Le fisc enfonce les portes de la ligue de cricket indienne

Le département des impôts a perquisitionné les bureaux de plusieurs équipes de la lucractive et scintillante Première Ligue de Cricket indienne. Les résultats de l’enquête sont presque aussi attendus que la finale du tournoi, qui se déroulera dimanche.

L'exclusion de Shashi Tharoor du gouvernement le weekend dernier n'était que la pointe de l'iceberg. Accusé de tremper dans une embarassante affaire liée à une des nouvelles équipes de la ligue indienne de cricket (IPL), le ministre déchu a mis la puce à l'oreille du ministère des Finances, qui a décidé de creuser plus profond.

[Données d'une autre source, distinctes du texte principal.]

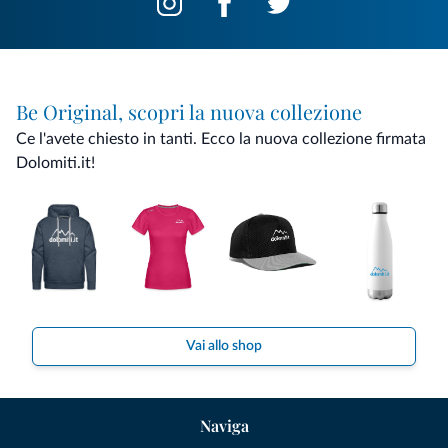
Be Original, scopri la nuova collezione
Ce l'avete chiesto in tanti. Ecco la nuova collezione firmata
Dolomiti.it!
Vai allo shop
Naviga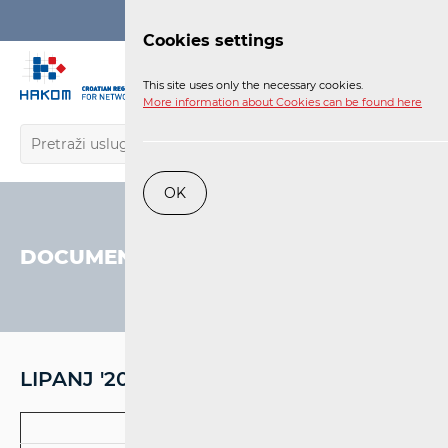
Login
Cookies settings
EN
This site uses only the necessary cookies.
More information about Cookies can be found here
OK
DOCUMENTS
LIPANJ '20
Odluke i rješenja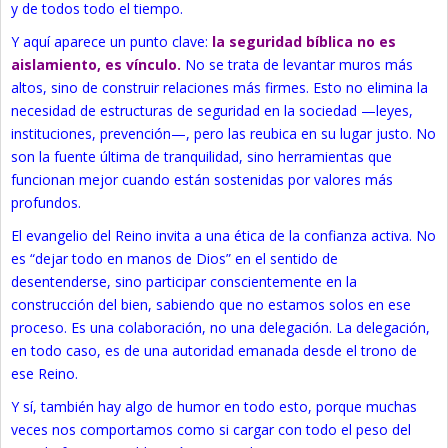
y de todos todo el tiempo.
Y aquí aparece un punto clave:
la seguridad bíblica no es
aislamiento, es vínculo.
No se trata de levantar muros más
altos, sino de construir relaciones más firmes. Esto no elimina la
necesidad de estructuras de seguridad en la sociedad —leyes,
instituciones, prevención—, pero las reubica en su lugar justo. No
son la fuente última de tranquilidad, sino herramientas que
funcionan mejor cuando están sostenidas por valores más
profundos.
El evangelio del Reino invita a una ética de la confianza activa. No
es “dejar todo en manos de Dios” en el sentido de
desentenderse, sino participar conscientemente en la
construcción del bien, sabiendo que no estamos solos en ese
proceso. Es una colaboración, no una delegación. La delegación,
en todo caso, es de una autoridad emanada desde el trono de
ese Reino.
Y sí, también hay algo de humor en todo esto, porque muchas
veces nos comportamos como si cargar con todo el peso del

Les locaux de quatres équipes de l'IPL- toutes des franchises privées-ont été perquisitionnés mercredi, alors que se jouait la première demi-finale du tournoi à Mumbai. Selon la BBC, les bureaux de trois compagnies diffuseuses des matchs de la prestigieuse ligue indienne ont également été fouillés par des agents du Income Tax (I-T) department (l'équivalent du fisc français).

Ces derniers avait d'abord perquisitionné la semaine dernière dans les bureaux mumbaikars de l'IPL. La ligue indienne fonctionne comme un groupe autonome, gérant le championnat avec un budget séparé du BCCI (Board of Control for Cricket in India), l'autorité indienne de cricket en Inde depuis 1928. "Certaines informations n'étaient pas accessibles, c'est pourquoi nous avons décidé de mener ces enquêtes", ont expliqué les agents du I-T au Hinudustan Times.

Tout a commencé le 11 avril, lorsque le président de l'IPL Lalit Modi a dévoilé sur Twitter les noms des propriétaires de la nouvelle équipe de Cochin (Kérala), qui doit faire ses débuts la saison prochaine. Il aurait ensuite affirmé publiquement sur le même site de réseau social que le ministre délégué aux Affaires étrangères Shashi Tharoor lui avait demandé de taire le nom d'un des propriétaires, une de ses amies proches.

Le "scandale" n'a pas échappé à l'I-T, qui s'est soudainement interrogé sur le fonctionnement  et le financement de la multi-milliardaire ligue de cricket indienne, créée en 2007.  Depuis, l'IPL est la cible d'accusations de blanchiement d'argent, de corruption et de paris illégaux, entre autres. Clubs, sponsors, organisateurs, diffuseurs, tous les acteurs associés à l'IPL sont à présent dans le collimateur des impôts.  

Les inspecteurs du fisc affirment notamment avoir déjà récolté des « preuves accablantes d'irrégularités », dans les comptes des Knight Riders de Kolkata (Calcutta), l'équipe dont l'acteur Shah Rukh Khan est propriétaire, selon plusieurs quotidiens indiens. Une équipe d'inspecteurs aurait également été envoyée à l'île Maurice pour enquêter sur des suposées compagnies fictives, soupçonnées d'avoir injecté de l'argent sale dans les clubs de l'IPL.

Dans un cas d'école de "l'aroseur arosé ", c'est celui qui avait mis le feu aux poudres, Lalit Modi, qui se retrouve désormais dans la ligne de mire du fisc et du BCCI. Selon le Hindustan Times, l'autorité indienne de cricket serait en train de monter un dossier contre le président de l'IPL pour avoir "abuser de son autorité pour son gain personnel et celui de proches". Il a été interrogé pendant plusieurs heures, jeudi, à sa résidence de Mumbai par l'I-T.

La démission de Lalit Modi ne serait désormais qu'une question de jours. Le BBCI devrait démettre le président de l'IPL de ses fonctions lors d'une réunion de son conseil de gouvernance prévue le 26 avril. La finale de dimanche entre Chennai et Mumbai, Boycotté par les membre du BCCI, risque fort dêtre son dernier moment de gloire. La success story de l'IPL en prend un coup.